BB (c) Stéphane Merveille (10)

 

Bertrand Betsch est indépendant. Libre d’obligation de major et affranchi des comparaisons, il rappelle certains de ses congénères, mais ses ressemblances s’effacent à chaque titre suivant. Il jongle avec les styles, balaie et raconte, surtout. 26 chansons, un double album, « La Nuit nous appartient », un disque bavard mais passionnant.

Il faut du temps certainement pour saisir chacune de ses chansons, les comprendre, les ressentir, chacune, individuellement car ce disque incarne une entité, bordée par la nuit, les ombres. Clair/obscur. Il est question de la nuit, des nuits d’amours, de solitudes, d’errances, de drames, de la mélancolie des souvenirs, de l’écho de certaines violences. La voix de Bertrand Betsch éclaire, un brin de soleil, d’espoir inspiré dans le timbre. Des chants comme des secrets longtemps garder. La voix douce et haute, enfin confiés. Une forme de candeur grave et distillée dans ce double album où chacun saura trouver ses correspondances : « A la verticale », « Amour », « Le passage à niveau ». Temps variés mais l’homogénéité latente embrassent nos pas dans la nuit. Des voix féminines apparaissent et subliment certains chansons comme la très réussie « Sous la peau » avec Nathalie GUILMOT.

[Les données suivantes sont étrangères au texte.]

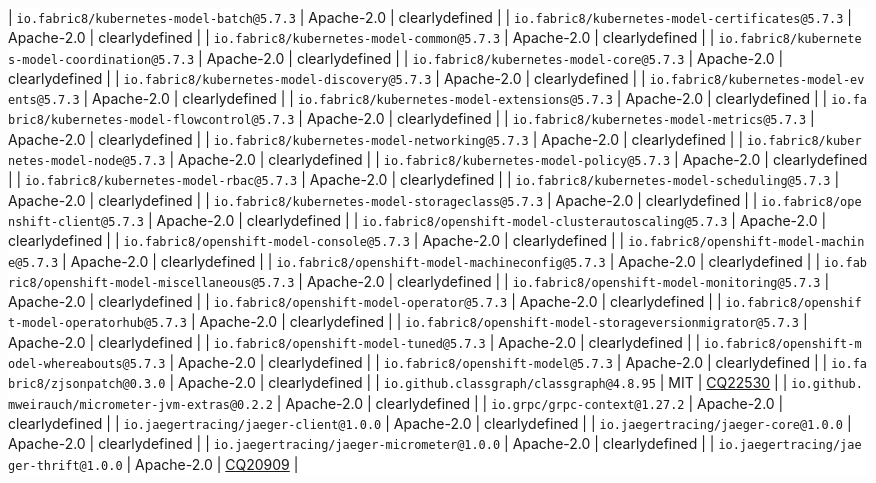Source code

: | `io.fabric8/kubernetes-model-batch@5.7.3` | Apache-2.0 | clearlydefined |
| `io.fabric8/kubernetes-model-certificates@5.7.3` | Apache-2.0 | clearlydefined |
| `io.fabric8/kubernetes-model-common@5.7.3` | Apache-2.0 | clearlydefined |
| `io.fabric8/kubernetes-model-coordination@5.7.3` | Apache-2.0 | clearlydefined |
| `io.fabric8/kubernetes-model-core@5.7.3` | Apache-2.0 | clearlydefined |
| `io.fabric8/kubernetes-model-discovery@5.7.3` | Apache-2.0 | clearlydefined |
| `io.fabric8/kubernetes-model-events@5.7.3` | Apache-2.0 | clearlydefined |
| `io.fabric8/kubernetes-model-extensions@5.7.3` | Apache-2.0 | clearlydefined |
| `io.fabric8/kubernetes-model-flowcontrol@5.7.3` | Apache-2.0 | clearlydefined |
| `io.fabric8/kubernetes-model-metrics@5.7.3` | Apache-2.0 | clearlydefined |
| `io.fabric8/kubernetes-model-networking@5.7.3` | Apache-2.0 | clearlydefined |
| `io.fabric8/kubernetes-model-node@5.7.3` | Apache-2.0 | clearlydefined |
| `io.fabric8/kubernetes-model-policy@5.7.3` | Apache-2.0 | clearlydefined |
| `io.fabric8/kubernetes-model-rbac@5.7.3` | Apache-2.0 | clearlydefined |
| `io.fabric8/kubernetes-model-scheduling@5.7.3` | Apache-2.0 | clearlydefined |
| `io.fabric8/kubernetes-model-storageclass@5.7.3` | Apache-2.0 | clearlydefined |
| `io.fabric8/openshift-client@5.7.3` | Apache-2.0 | clearlydefined |
| `io.fabric8/openshift-model-clusterautoscaling@5.7.3` | Apache-2.0 | clearlydefined |
| `io.fabric8/openshift-model-console@5.7.3` | Apache-2.0 | clearlydefined |
| `io.fabric8/openshift-model-machine@5.7.3` | Apache-2.0 | clearlydefined |
| `io.fabric8/openshift-model-machineconfig@5.7.3` | Apache-2.0 | clearlydefined |
| `io.fabric8/openshift-model-miscellaneous@5.7.3` | Apache-2.0 | clearlydefined |
| `io.fabric8/openshift-model-monitoring@5.7.3` | Apache-2.0 | clearlydefined |
| `io.fabric8/openshift-model-operator@5.7.3` | Apache-2.0 | clearlydefined |
| `io.fabric8/openshift-model-operatorhub@5.7.3` | Apache-2.0 | clearlydefined |
| `io.fabric8/openshift-model-storageversionmigrator@5.7.3` | Apache-2.0 | clearlydefined |
| `io.fabric8/openshift-model-tuned@5.7.3` | Apache-2.0 | clearlydefined |
| `io.fabric8/openshift-model-whereabouts@5.7.3` | Apache-2.0 | clearlydefined |
| `io.fabric8/openshift-model@5.7.3` | Apache-2.0 | clearlydefined |
| `io.fabric8/zjsonpatch@0.3.0` | Apache-2.0 | clearlydefined |
| `io.github.classgraph/classgraph@4.8.95` | MIT | [CQ22530](https://dev.eclipse.org/ipzilla/show_bug.cgi?id=22530) |
| `io.github.mweirauch/micrometer-jvm-extras@0.2.2` | Apache-2.0 | clearlydefined |
| `io.grpc/grpc-context@1.27.2` | Apache-2.0 | clearlydefined |
| `io.jaegertracing/jaeger-client@1.0.0` | Apache-2.0 | clearlydefined |
| `io.jaegertracing/jaeger-core@1.0.0` | Apache-2.0 | clearlydefined |
| `io.jaegertracing/jaeger-micrometer@1.0.0` | Apache-2.0 | clearlydefined |
| `io.jaegertracing/jaeger-thrift@1.0.0` | Apache-2.0 | [CQ20909](https://dev.eclipse.org/ipzilla/show_bug.cgi?id=20909) |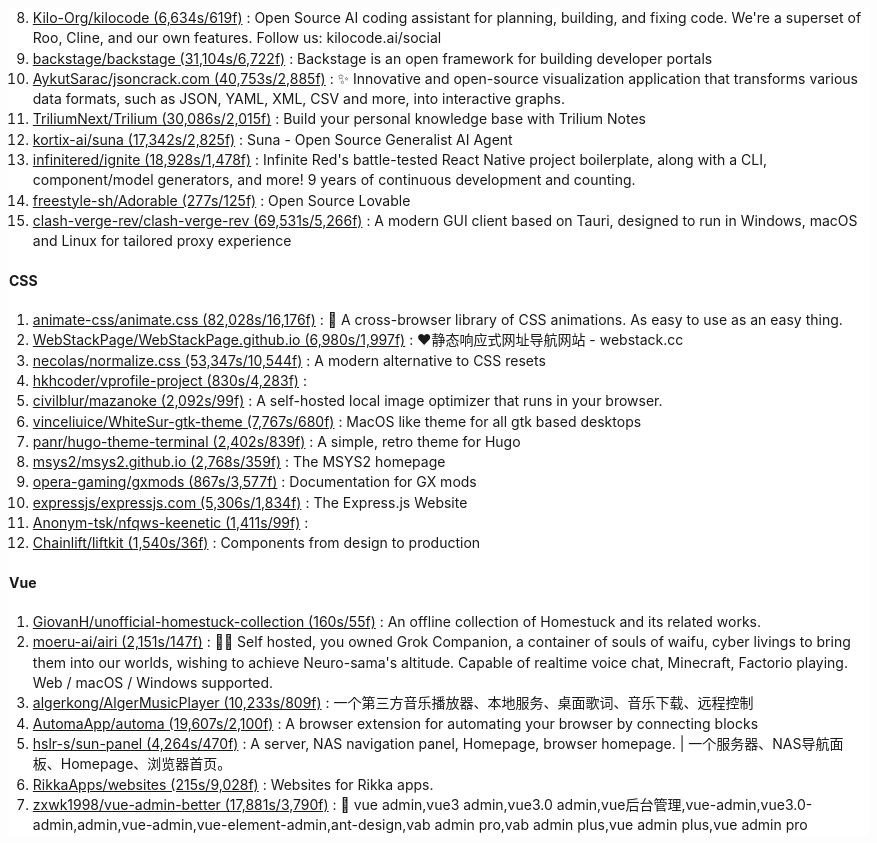 8. [Kilo-Org/kilocode (6,634s/619f)](https://github.com/Kilo-Org/kilocode) : Open Source AI coding assistant for planning, building, and fixing code. We're a superset of Roo, Cline, and our own features. Follow us: kilocode.ai/social
9. [backstage/backstage (31,104s/6,722f)](https://github.com/backstage/backstage) : Backstage is an open framework for building developer portals
10. [AykutSarac/jsoncrack.com (40,753s/2,885f)](https://github.com/AykutSarac/jsoncrack.com) : ✨ Innovative and open-source visualization application that transforms various data formats, such as JSON, YAML, XML, CSV and more, into interactive graphs.
11. [TriliumNext/Trilium (30,086s/2,015f)](https://github.com/TriliumNext/Trilium) : Build your personal knowledge base with Trilium Notes
12. [kortix-ai/suna (17,342s/2,825f)](https://github.com/kortix-ai/suna) : Suna - Open Source Generalist AI Agent
13. [infinitered/ignite (18,928s/1,478f)](https://github.com/infinitered/ignite) : Infinite Red's battle-tested React Native project boilerplate, along with a CLI, component/model generators, and more! 9 years of continuous development and counting.
14. [freestyle-sh/Adorable (277s/125f)](https://github.com/freestyle-sh/Adorable) : Open Source Lovable
15. [clash-verge-rev/clash-verge-rev (69,531s/5,266f)](https://github.com/clash-verge-rev/clash-verge-rev) : A modern GUI client based on Tauri, designed to run in Windows, macOS and Linux for tailored proxy experience

#### CSS
1. [animate-css/animate.css (82,028s/16,176f)](https://github.com/animate-css/animate.css) : 🍿 A cross-browser library of CSS animations. As easy to use as an easy thing.
2. [WebStackPage/WebStackPage.github.io (6,980s/1,997f)](https://github.com/WebStackPage/WebStackPage.github.io) : ❤️静态响应式网址导航网站 - webstack.cc
3. [necolas/normalize.css (53,347s/10,544f)](https://github.com/necolas/normalize.css) : A modern alternative to CSS resets
4. [hkhcoder/vprofile-project (830s/4,283f)](https://github.com/hkhcoder/vprofile-project) : 
5. [civilblur/mazanoke (2,092s/99f)](https://github.com/civilblur/mazanoke) : A self-hosted local image optimizer that runs in your browser.
6. [vinceliuice/WhiteSur-gtk-theme (7,767s/680f)](https://github.com/vinceliuice/WhiteSur-gtk-theme) : MacOS like theme for all gtk based desktops
7. [panr/hugo-theme-terminal (2,402s/839f)](https://github.com/panr/hugo-theme-terminal) : A simple, retro theme for Hugo
8. [msys2/msys2.github.io (2,768s/359f)](https://github.com/msys2/msys2.github.io) : The MSYS2 homepage
9. [opera-gaming/gxmods (867s/3,577f)](https://github.com/opera-gaming/gxmods) : Documentation for GX mods
10. [expressjs/expressjs.com (5,306s/1,834f)](https://github.com/expressjs/expressjs.com) : The Express.js Website
11. [Anonym-tsk/nfqws-keenetic (1,411s/99f)](https://github.com/Anonym-tsk/nfqws-keenetic) : 
12. [Chainlift/liftkit (1,540s/36f)](https://github.com/Chainlift/liftkit) : Components from design to production

#### Vue
1. [GiovanH/unofficial-homestuck-collection (160s/55f)](https://github.com/GiovanH/unofficial-homestuck-collection) : An offline collection of Homestuck and its related works.
2. [moeru-ai/airi (2,151s/147f)](https://github.com/moeru-ai/airi) : 💖🧸 Self hosted, you owned Grok Companion, a container of souls of waifu, cyber livings to bring them into our worlds, wishing to achieve Neuro-sama's altitude. Capable of realtime voice chat, Minecraft, Factorio playing. Web / macOS / Windows supported.
3. [algerkong/AlgerMusicPlayer (10,233s/809f)](https://github.com/algerkong/AlgerMusicPlayer) : 一个第三方音乐播放器、本地服务、桌面歌词、音乐下载、远程控制
4. [AutomaApp/automa (19,607s/2,100f)](https://github.com/AutomaApp/automa) : A browser extension for automating your browser by connecting blocks
5. [hslr-s/sun-panel (4,264s/470f)](https://github.com/hslr-s/sun-panel) : A server, NAS navigation panel, Homepage, browser homepage. | 一个服务器、NAS导航面板、Homepage、浏览器首页。
6. [RikkaApps/websites (215s/9,028f)](https://github.com/RikkaApps/websites) : Websites for Rikka apps.
7. [zxwk1998/vue-admin-better (17,881s/3,790f)](https://github.com/zxwk1998/vue-admin-better) : 🎉 vue admin,vue3 admin,vue3.0 admin,vue后台管理,vue-admin,vue3.0-admin,admin,vue-admin,vue-element-admin,ant-design,vab admin pro,vab admin plus,vue admin plus,vue admin pro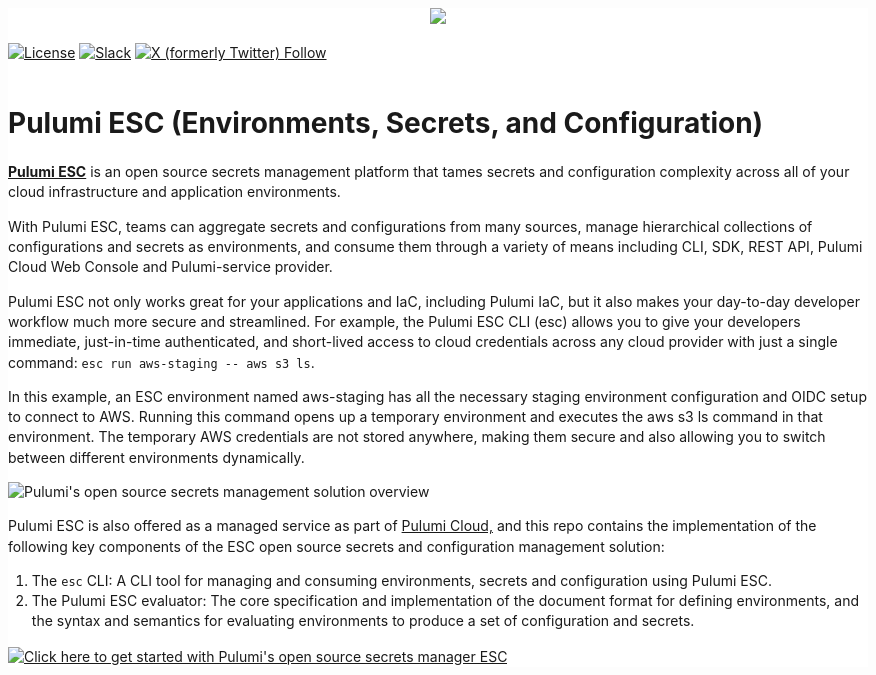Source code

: <p align="center">
  <a href="https://www.pulumi.com?utm_campaign=pulumi-esc-github-repo&utm_source=github.com&utm_medium=top-logo" title="Pulumi ESC: Open source secrets management solution">
    <img src="https://www.pulumi.com/images/logo/logo-on-white-box.svg?" width="350">
   </a>

  [![License](https://img.shields.io/github/license/pulumi/pulumi)](LICENSE)
  [![Slack](http://www.pulumi.com/images/docs/badges/slack.svg)](https://slack.pulumi.com?utm_campaign=pulumi-esc-github-repo&utm_source=github.com&utm_medium=slack-badge)
  [![X (formerly Twitter) Follow](https://img.shields.io/twitter/follow/PulumiCorp)](https://x.com/PulumiCorp)
</p>

# Pulumi ESC (Environments, Secrets, and Configuration)

**[Pulumi ESC](https://www.pulumi.com/product/esc/)** is an open source secrets management platform that tames secrets and configuration complexity across all of your cloud infrastructure and application environments.

With Pulumi ESC, teams can aggregate secrets and configurations from many sources, manage hierarchical collections of configurations and secrets as environments, and consume them through a variety of means including CLI, SDK, REST API, Pulumi Cloud Web Console and Pulumi-service provider.

Pulumi ESC not only works great for your applications and IaC, including Pulumi IaC, but it also makes your day-to-day developer workflow much more secure and streamlined. For example, the Pulumi ESC CLI (esc) allows you to give your developers immediate, just-in-time authenticated, and short-lived access to cloud credentials across any cloud provider with just a single command: `esc run aws-staging -- aws s3 ls`.

In this example, an ESC environment named aws-staging has all the necessary staging environment configuration and OIDC setup to connect to AWS. Running this command opens up a temporary environment and executes the aws s3 ls command in that environment. The temporary AWS credentials are not stored anywhere, making them secure and also allowing you to switch between different environments dynamically.

![Pulumi's open source secrets management solution overview](./assets/esc_product_demo.gif)

Pulumi ESC is also offered as a managed service as part of [Pulumi Cloud,](https://www.pulumi.com/product/pulumi-cloud/?utm_campaign=pulumi-esc-github-repo&utm_source=github.com) and this repo contains the implementation of the following key components of the ESC open source secrets and configuration management solution:

1. The `esc` CLI:  A CLI tool for managing and consuming environments, secrets and configuration using Pulumi ESC.
2. The Pulumi ESC evaluator:  The core specification and implementation of the document format for defining environments, and the syntax and semantics for evaluating environments to produce a set of configuration and secrets.

<div>
<a href="https://www.pulumi.com/docs/esc/get-started/?utm_campaign=pulumi-esc-github-repo&utm_source=github.com&utm_medium=get-started-button" title="Get Started">
    <img src="https://www.pulumi.com/images/get-started.svg?" align="center" width="120" alt="Click here to get started with Pulumi's open source secrets manager ESC">
</a>
</div>
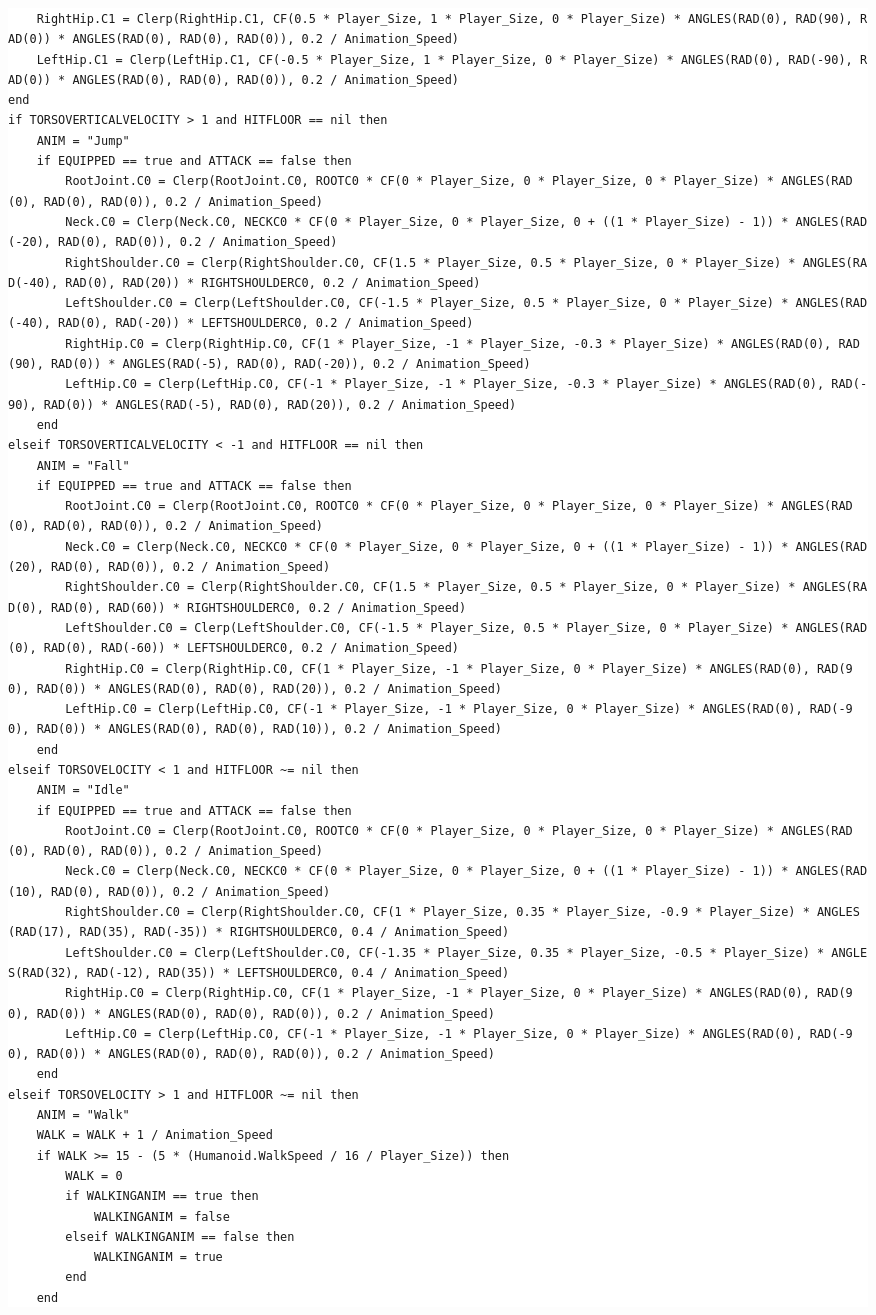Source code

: 		RightHip.C1 = Clerp(RightHip.C1, CF(0.5 * Player_Size, 1 * Player_Size, 0 * Player_Size) * ANGLES(RAD(0), RAD(90), RAD(0)) * ANGLES(RAD(0), RAD(0), RAD(0)), 0.2 / Animation_Speed)
		LeftHip.C1 = Clerp(LeftHip.C1, CF(-0.5 * Player_Size, 1 * Player_Size, 0 * Player_Size) * ANGLES(RAD(0), RAD(-90), RAD(0)) * ANGLES(RAD(0), RAD(0), RAD(0)), 0.2 / Animation_Speed)
	end
	if TORSOVERTICALVELOCITY > 1 and HITFLOOR == nil then
		ANIM = "Jump"
		if EQUIPPED == true and ATTACK == false then
			RootJoint.C0 = Clerp(RootJoint.C0, ROOTC0 * CF(0 * Player_Size, 0 * Player_Size, 0 * Player_Size) * ANGLES(RAD(0), RAD(0), RAD(0)), 0.2 / Animation_Speed)
			Neck.C0 = Clerp(Neck.C0, NECKC0 * CF(0 * Player_Size, 0 * Player_Size, 0 + ((1 * Player_Size) - 1)) * ANGLES(RAD(-20), RAD(0), RAD(0)), 0.2 / Animation_Speed)
			RightShoulder.C0 = Clerp(RightShoulder.C0, CF(1.5 * Player_Size, 0.5 * Player_Size, 0 * Player_Size) * ANGLES(RAD(-40), RAD(0), RAD(20)) * RIGHTSHOULDERC0, 0.2 / Animation_Speed)
			LeftShoulder.C0 = Clerp(LeftShoulder.C0, CF(-1.5 * Player_Size, 0.5 * Player_Size, 0 * Player_Size) * ANGLES(RAD(-40), RAD(0), RAD(-20)) * LEFTSHOULDERC0, 0.2 / Animation_Speed)
			RightHip.C0 = Clerp(RightHip.C0, CF(1 * Player_Size, -1 * Player_Size, -0.3 * Player_Size) * ANGLES(RAD(0), RAD(90), RAD(0)) * ANGLES(RAD(-5), RAD(0), RAD(-20)), 0.2 / Animation_Speed)
			LeftHip.C0 = Clerp(LeftHip.C0, CF(-1 * Player_Size, -1 * Player_Size, -0.3 * Player_Size) * ANGLES(RAD(0), RAD(-90), RAD(0)) * ANGLES(RAD(-5), RAD(0), RAD(20)), 0.2 / Animation_Speed)
        end
	elseif TORSOVERTICALVELOCITY < -1 and HITFLOOR == nil then
		ANIM = "Fall"
		if EQUIPPED == true and ATTACK == false then
			RootJoint.C0 = Clerp(RootJoint.C0, ROOTC0 * CF(0 * Player_Size, 0 * Player_Size, 0 * Player_Size) * ANGLES(RAD(0), RAD(0), RAD(0)), 0.2 / Animation_Speed)
			Neck.C0 = Clerp(Neck.C0, NECKC0 * CF(0 * Player_Size, 0 * Player_Size, 0 + ((1 * Player_Size) - 1)) * ANGLES(RAD(20), RAD(0), RAD(0)), 0.2 / Animation_Speed)
			RightShoulder.C0 = Clerp(RightShoulder.C0, CF(1.5 * Player_Size, 0.5 * Player_Size, 0 * Player_Size) * ANGLES(RAD(0), RAD(0), RAD(60)) * RIGHTSHOULDERC0, 0.2 / Animation_Speed)
			LeftShoulder.C0 = Clerp(LeftShoulder.C0, CF(-1.5 * Player_Size, 0.5 * Player_Size, 0 * Player_Size) * ANGLES(RAD(0), RAD(0), RAD(-60)) * LEFTSHOULDERC0, 0.2 / Animation_Speed)
			RightHip.C0 = Clerp(RightHip.C0, CF(1 * Player_Size, -1 * Player_Size, 0 * Player_Size) * ANGLES(RAD(0), RAD(90), RAD(0)) * ANGLES(RAD(0), RAD(0), RAD(20)), 0.2 / Animation_Speed)
			LeftHip.C0 = Clerp(LeftHip.C0, CF(-1 * Player_Size, -1 * Player_Size, 0 * Player_Size) * ANGLES(RAD(0), RAD(-90), RAD(0)) * ANGLES(RAD(0), RAD(0), RAD(10)), 0.2 / Animation_Speed)
		end
	elseif TORSOVELOCITY < 1 and HITFLOOR ~= nil then
		ANIM = "Idle"
		if EQUIPPED == true and ATTACK == false then
			RootJoint.C0 = Clerp(RootJoint.C0, ROOTC0 * CF(0 * Player_Size, 0 * Player_Size, 0 * Player_Size) * ANGLES(RAD(0), RAD(0), RAD(0)), 0.2 / Animation_Speed)
			Neck.C0 = Clerp(Neck.C0, NECKC0 * CF(0 * Player_Size, 0 * Player_Size, 0 + ((1 * Player_Size) - 1)) * ANGLES(RAD(10), RAD(0), RAD(0)), 0.2 / Animation_Speed)
			RightShoulder.C0 = Clerp(RightShoulder.C0, CF(1 * Player_Size, 0.35 * Player_Size, -0.9 * Player_Size) * ANGLES(RAD(17), RAD(35), RAD(-35)) * RIGHTSHOULDERC0, 0.4 / Animation_Speed)
			LeftShoulder.C0 = Clerp(LeftShoulder.C0, CF(-1.35 * Player_Size, 0.35 * Player_Size, -0.5 * Player_Size) * ANGLES(RAD(32), RAD(-12), RAD(35)) * LEFTSHOULDERC0, 0.4 / Animation_Speed)
			RightHip.C0 = Clerp(RightHip.C0, CF(1 * Player_Size, -1 * Player_Size, 0 * Player_Size) * ANGLES(RAD(0), RAD(90), RAD(0)) * ANGLES(RAD(0), RAD(0), RAD(0)), 0.2 / Animation_Speed)
			LeftHip.C0 = Clerp(LeftHip.C0, CF(-1 * Player_Size, -1 * Player_Size, 0 * Player_Size) * ANGLES(RAD(0), RAD(-90), RAD(0)) * ANGLES(RAD(0), RAD(0), RAD(0)), 0.2 / Animation_Speed)
		end
	elseif TORSOVELOCITY > 1 and HITFLOOR ~= nil then
		ANIM = "Walk"
		WALK = WALK + 1 / Animation_Speed
		if WALK >= 15 - (5 * (Humanoid.WalkSpeed / 16 / Player_Size)) then
			WALK = 0
			if WALKINGANIM == true then
				WALKINGANIM = false
			elseif WALKINGANIM == false then
				WALKINGANIM = true
			end
		end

Des paysages défilent, des théâtres sans artifices où les sentiments sont incarnés. Un album profond et enlevé qui porte le parfum des nuits éveillées, ces insomnies imposées par les souvenirs qui dansent en tête, ni noires ni claires, des nuits d’émois. Et Bertrand Betsch confirme son talent précieux, ses qualités d’auteur-compositeur. Artiste rare, beaucoup trop.